Problem to work on –
Filter the data for "round" and copy matching lines.

┌─ Excerpted data

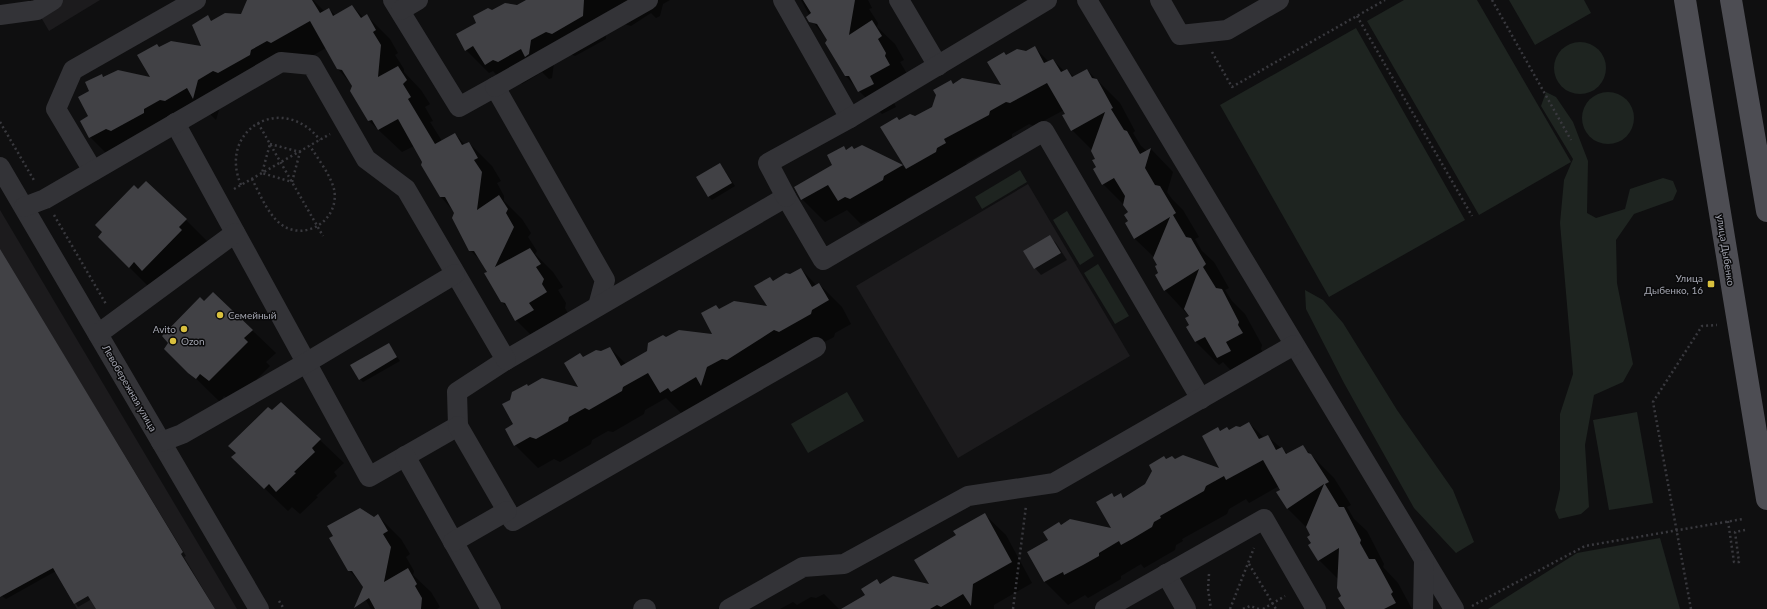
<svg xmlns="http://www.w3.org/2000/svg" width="1767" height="609" viewBox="0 0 1767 609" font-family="Lato,sans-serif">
	<rect width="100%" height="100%" fill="#0f0f10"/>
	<g fill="#1c1b1d">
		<polygon points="31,0 100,0 49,31"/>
		<polygon points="1028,184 1130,356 958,458 856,286"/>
		<polygon points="0,210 237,609 77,609 0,478"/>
	</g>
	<g fill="#1e2420">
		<polygon points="1404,0 1477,0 1571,162 1479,215 1367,21"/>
		<polygon points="1509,0 1584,0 1591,13 1535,45"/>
		<polygon points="1356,28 1465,220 1329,297 1220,105"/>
		<circle cx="1580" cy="68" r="26"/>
		<circle cx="1608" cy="118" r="26"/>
		<polygon points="1546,92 1556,97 1573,122 1588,161 1587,213 1596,218 1625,209 1630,189 1663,178 1673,181 1677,191 1673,200 1634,214 1616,240 1617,283 1633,364 1623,382 1594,395 1585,445 1589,507 1581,514 1559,519 1555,510 1560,489 1560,414 1573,374 1560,223 1564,180 1573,159 1541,106"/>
		<polygon points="1020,170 1027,182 982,209 975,197"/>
		<polygon points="1067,211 1094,256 1080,265 1053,220"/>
		<polygon points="1098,264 1129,316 1115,324 1084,273"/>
		<polygon points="1305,290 1323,300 1343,323 1397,410 1453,490 1474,542 1456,553 1414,508 1344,383 1306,309"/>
		<polygon points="847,392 864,421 808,453 791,424"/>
		<polygon points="1637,412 1653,503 1609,510 1593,420"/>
		<polygon points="1660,538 1680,609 1488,609 1577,553"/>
	</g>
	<g fill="#0007">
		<polygon points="249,0 313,0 324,11 329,9 336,16 352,6 364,18 367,16 390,39 398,53 395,55 404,69 404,72 421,90 430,104 425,107 433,121 430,122 442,141 455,134 465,145 469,143 492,166 501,181 497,183 504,196 504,201 522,219 531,233 528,237 537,251 535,254 553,272 563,287 558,290 566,303 565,308 569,315 539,343 516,320 510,310 501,301 482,262 470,250 455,213 441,197 414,146 402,152 369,121 353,86 338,69 326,48 294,66 274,73 273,78 242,95 221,103 216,120 208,112 113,160 90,137 90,92 102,75 105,78 152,78 159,48 203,47 208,17 212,21 259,16"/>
		<polygon points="533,0 670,0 663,4 660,16 656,18 651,13 631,26 624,24 606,34 606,39 575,56 570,54 554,63 552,78 549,79 542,72 522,84 516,82 508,87 493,71 489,73 466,50 477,23 492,11 537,10"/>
		<polygon points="801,0 868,0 872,8 869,9 878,23 877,27 895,44 904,60 900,62 909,77 892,99 896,107 882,114 859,91 845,75 828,40 813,22"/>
		<polygon points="1035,48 1049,62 1053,60 1064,71 1067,70 1074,77 1087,70 1120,103 1135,131 1133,133 1141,146 1147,151 1151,149 1173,172 1167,192 1172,199 1183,210 1199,237 1195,239 1202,251 1214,262 1229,288 1225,290 1232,301 1245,314 1262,345 1261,349 1265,356 1241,381 1223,362 1219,365 1196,342 1188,327 1190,326 1190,317 1165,290 1159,266 1155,258 1135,239 1126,223 1129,221 1129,213 1126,207 1103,184 1097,167 1097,159 1092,150 1072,130 1064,110 1034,126 1029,124 1012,134 1012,138 966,163 968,166 930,191 926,188 906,199 905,203 873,221 869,220 861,224 847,210 825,222 802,199 834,165 843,147 847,150 854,150 862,146 902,165 906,169 882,127 897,118 900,121 915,117 933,108 951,81 954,84 1003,86 1007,56 1026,53"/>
		<polygon points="720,164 735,186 712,200 709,197"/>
		<polygon points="186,220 209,243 152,290 99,237"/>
		<polygon points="1049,236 1056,243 1067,260 1041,275 1035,268"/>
		<polygon points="5,259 186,556 184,557 215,609 97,609 92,599 78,607 56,571 6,599 2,596 0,592 0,262"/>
		<polygon points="801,269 816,285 819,284 842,307 851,324 835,333 834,337 683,415 666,398 645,410 644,414 613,432 608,431 592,440 591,444 560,462 554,459 538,468 515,445 515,425 510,401 529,387 580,389 584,358 602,352 610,348 626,364 647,352 665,338 714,335 720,310 769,307 770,278 773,281 790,275"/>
		<polygon points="213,293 276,353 266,362 270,366 233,403 224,396 220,402 165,348"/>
		<polygon points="388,344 400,361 363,382 360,379"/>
		<polygon points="281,403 344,463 334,472 337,476 316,496 318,497 300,514 292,507 288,511 256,480 272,411"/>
		<polygon points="1249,423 1264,438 1267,436 1288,454 1302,446 1334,478 1351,505 1347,507 1354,519 1367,531 1384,564 1383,567 1398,583 1412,609 1347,609 1338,579 1319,560 1312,544 1312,535 1309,530 1287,508 1279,486 1249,503 1246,499 1229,509 1227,514 1182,539 1183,541 1176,545 1175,550 1144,568 1141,564 1121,576 1121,579 1088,598 1085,595 1068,605 1045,582 1049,541 1061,526 1113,529 1112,494 1115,498 1120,495 1124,498 1146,485 1164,457 1167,460 1221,470 1218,428 1221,431 1229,430 1240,428"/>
		<polygon points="985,515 1006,535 1032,583 994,605 994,609 843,609 866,596 877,580 881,584 931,585 957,535"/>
		<polygon points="378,516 401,539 410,554 406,557 414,571 413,575 431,592 440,607 437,609 371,609 361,592 364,587 349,570 374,518"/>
		<polygon points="824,594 839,609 780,609 793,602 797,605 811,597 816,598"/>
	</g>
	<g fill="#414145">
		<polygon points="247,0 312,0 320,13 329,8 333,16 352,5 361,18 367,14 376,30 373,32 381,45 378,77 398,66 407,80 403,84 411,97 408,99 435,144 455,133 462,145 469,142 478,158 474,160 482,172 477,210 499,195 508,209 506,213 514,227 495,267 530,248 541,264 536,267 544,279 542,284 547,292 529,303 534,310 515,321 505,303 501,302 484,273 487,272 474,251 469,251 452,218 454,213 445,197 440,197 421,165 422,162 398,119 378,130 372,120 368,121 350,91 352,86 342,70 337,69 310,21 271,43 267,41 251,50 250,55 218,73 213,71 198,80 193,99 187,88 165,101 160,100 144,109 144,113 111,131 106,129 89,138 80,121 88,116 78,97 89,91 85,82 102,74 103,77 118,70 150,77 137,55 157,44 159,47 171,41 201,46 192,25 208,15 211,21 225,13 241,14"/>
		<polygon points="526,0 584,0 583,16 552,34 546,32 531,40 529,54 525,57 521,49 498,62 493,60 485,65 473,46 465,51 456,34 476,23 473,16 488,8 492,10 505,3 517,5"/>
		<polygon points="803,0 855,0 849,35 872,20 882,36 878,39 886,53 885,56 890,65 870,76 874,84 858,92 849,76 845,76 825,43 827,40 817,24 809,22 806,17 811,13"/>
		<polygon points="1035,46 1044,63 1053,59 1061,72 1067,69 1072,77 1087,69 1092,78 1097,79 1113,108 1111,109 1124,130 1127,131 1140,154 1151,148 1145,168 1155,185 1160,186 1176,213 1173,215 1186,237 1191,238 1206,264 1203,267 1216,288 1222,289 1239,322 1238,325 1243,333 1226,342 1231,351 1217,358 1205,337 1195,342 1186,327 1189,325 1185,318 1189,316 1184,309 1199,269 1164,291 1155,275 1158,273 1155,266 1157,265 1153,258 1170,217 1134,239 1125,223 1128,221 1124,215 1128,212 1123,205 1125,196 1114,178 1102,185 1093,169 1096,167 1092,160 1095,159 1091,151 1105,112 1071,131 1062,115 1065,114 1047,83 1010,103 1006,102 990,111 989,115 944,139 946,143 937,148 936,152 906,169 880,127 897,117 899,120 910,114 915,116 932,107 936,95 933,90 951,80 953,84 962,78 1001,85 987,62 1004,52 1006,55 1017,49 1026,51"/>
		<polygon points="862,145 903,165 884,176 883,180 850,199 845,197 838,201 828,185 801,200 794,187 832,165 827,155 844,146 846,150 852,146 854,149"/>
		<polygon points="720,163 732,183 708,197 696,177"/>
		<polygon points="146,181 187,219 179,227 182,230 142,271 134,262 129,268 98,237 102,232 95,225 134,185 138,189"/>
		<polygon points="1050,235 1061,253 1034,269 1023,251"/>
		<polygon points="0,249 183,552 181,554 215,609 96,609 88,596 74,604 53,568 0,597"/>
		<polygon points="801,268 812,287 819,283 829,300 812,310 811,314 779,332 774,330 727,360 722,359 707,367 701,386 696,377 671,392 668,388 660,393 648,373 623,387 622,391 589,410 585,408 569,417 568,421 536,439 530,437 514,446 505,429 513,424 502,404 510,400 512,392 527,384 528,386 542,378 578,387 564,363 580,353 583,357 596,350 601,351 610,347 621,366 647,351 648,343 663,335 666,337 679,330 712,334 701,313 716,305 719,309 734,301 767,306 754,286 770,277 773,281 786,273 790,274"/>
		<polygon points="213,292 253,330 244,338 248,342 209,381 200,374 196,379 188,373 164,349 168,343 162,336 200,297 204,301"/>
		<polygon points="389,343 397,357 359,380 350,365"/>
		<polygon points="281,402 321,439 312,448 315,452 294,472 296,473 276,492 269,484 264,489 231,457 236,453 228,446 268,407 272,410"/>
		<polygon points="1249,422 1259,439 1268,435 1276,450 1282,447 1286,454 1303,445 1308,453 1311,454 1329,482 1325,484 1339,507 1344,507 1361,540 1360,543 1369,559 1375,559 1380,568 1393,592 1391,594 1396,603 1384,609 1345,609 1338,598 1341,596 1337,588 1339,548 1318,561 1308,545 1311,543 1307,537 1310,535 1306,527 1324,484 1287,509 1276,492 1280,490 1263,460 1226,480 1224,476 1206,486 1204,491 1160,516 1161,518 1154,522 1152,527 1132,539 1121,545 1119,541 1099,553 1099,556 1083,565 1064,575 1063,572 1044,582 1027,552 1048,540 1043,532 1059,522 1061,525 1070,519 1111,528 1096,502 1112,493 1114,497 1121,493 1123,498 1145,484 1152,471 1149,465 1164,456 1166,459 1172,456 1175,459 1183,455 1219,468 1202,436 1218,427 1220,431 1227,427 1229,430 1236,426 1240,427"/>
		<polygon points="360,508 374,517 378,514 388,531 383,534 391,547 384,582 408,568 417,584 415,586 422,598 421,609 375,609 369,598 354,608 363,587 352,571 348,571 329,538 333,536 327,526"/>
		<polygon points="985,513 1012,562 973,584 971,606 963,594 941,607 937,605 930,609 841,609 865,595 861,589 877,579 880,584 893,576 929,584 914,560 956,535 953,531"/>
	</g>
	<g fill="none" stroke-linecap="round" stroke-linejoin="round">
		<g stroke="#39393e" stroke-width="2.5" stroke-dasharray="2 3" stroke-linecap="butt">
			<polyline points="1492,0 1571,140"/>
			<polyline points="1357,16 1472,216"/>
			<polyline points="1212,52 1232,87 1385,0"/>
			<polyline points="0,122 35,182"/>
			<polyline points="258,123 323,236"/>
			<polygon points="270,144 300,152 292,182 262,173"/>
			<path d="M252,179C260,194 269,218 285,227C310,240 340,217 334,189C330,174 318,159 310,146"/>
			<path d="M241,185C217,129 283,92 320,140"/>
			<polyline points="234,189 330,134"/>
			<polyline points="54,215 106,304"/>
			<polyline points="1728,521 1734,562 1739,562 1735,532 1745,530"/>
			<polyline points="1249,564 1276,609"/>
			<polyline points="1209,574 1208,589 1211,609"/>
			<polyline points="279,601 284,609"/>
			<polyline points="1472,606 1585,546 1743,519"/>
			<polyline points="1013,609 1026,506"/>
			<polyline points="1230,609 1254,548"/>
			<polyline points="1243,609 1250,606 1259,609"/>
			<polyline points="1263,609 1285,596"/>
			<polyline points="1691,609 1653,402 1702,326 1717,325"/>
		</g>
		<g stroke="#333337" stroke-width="20">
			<polyline points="393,0 459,107 495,87 605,280 598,306"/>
			<polyline points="783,0 850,118"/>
			<polyline points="899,0 938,66"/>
			<polyline points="1087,0 1454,609"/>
			<polyline points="1160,0 1180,35 1227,30 1279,0"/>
			<polyline points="401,10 418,0"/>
			<polyline points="0,15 37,10 53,0"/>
			<polyline points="495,87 648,0"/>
			<polyline points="175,123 369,477 458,426 457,392 506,360 786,197 823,260 1044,131 1201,399"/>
			<polyline points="0,167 259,609"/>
			<polyline points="93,171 56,109 73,70 196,0"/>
			<polyline points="786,197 768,163 850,118 1047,0"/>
			<polyline points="24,207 45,199 281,62 312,65 366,159 406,189 506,360"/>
			<polyline points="98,334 235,233"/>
			<polyline points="458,426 513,521 816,347"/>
			<polyline points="161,442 182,434 306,363 455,274"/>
			<polyline points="405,456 491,609"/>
			<polyline points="453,542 507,511"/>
			<polyline points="1166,574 1186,609"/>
			<polyline points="643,609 646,609"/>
			<polyline points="729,609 803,567 844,564 968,496 1054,483 1294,345"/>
			<polyline points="1105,609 1264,519 1316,609"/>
			<polyline points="1423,609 1424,560"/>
		</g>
		<g stroke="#4d4d53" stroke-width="22">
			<polyline points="1685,0 1767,499"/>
			<polyline points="1731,0 1767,211"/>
		</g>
	</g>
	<g fill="#d9c03e" stroke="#0a0a0b" stroke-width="1.5">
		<rect x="1707" y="280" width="8" height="8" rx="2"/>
		<circle cx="220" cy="315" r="4"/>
		<circle cx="184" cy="329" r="4"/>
		<circle cx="173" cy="341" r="4"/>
	</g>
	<g text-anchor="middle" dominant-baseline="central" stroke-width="3" stroke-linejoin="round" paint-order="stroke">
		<g font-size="10" fill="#a2a4af" stroke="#0a0a0b">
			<text transform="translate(1726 250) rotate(81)">улица Дыбенко</text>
			<text transform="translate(130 388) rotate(60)">Левобережная улица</text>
		</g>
		<g font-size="10" fill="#a2a4af" stroke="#0a0a0b" text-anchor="end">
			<text x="1703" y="278">Улица<tspan x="1703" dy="12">Дыбенко, 16</tspan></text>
			<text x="228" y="315" text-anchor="start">Семейный</text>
			<text x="176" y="329">Avito</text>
			<text x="181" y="341" text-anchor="start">Ozon</text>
		</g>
	</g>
</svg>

└─

Exercise output –
	<g fill="none" stroke-linecap="round" stroke-linejoin="round">
	<g text-anchor="middle" dominant-baseline="central" stroke-width="3" stroke-linejoin="round" paint-order="stroke">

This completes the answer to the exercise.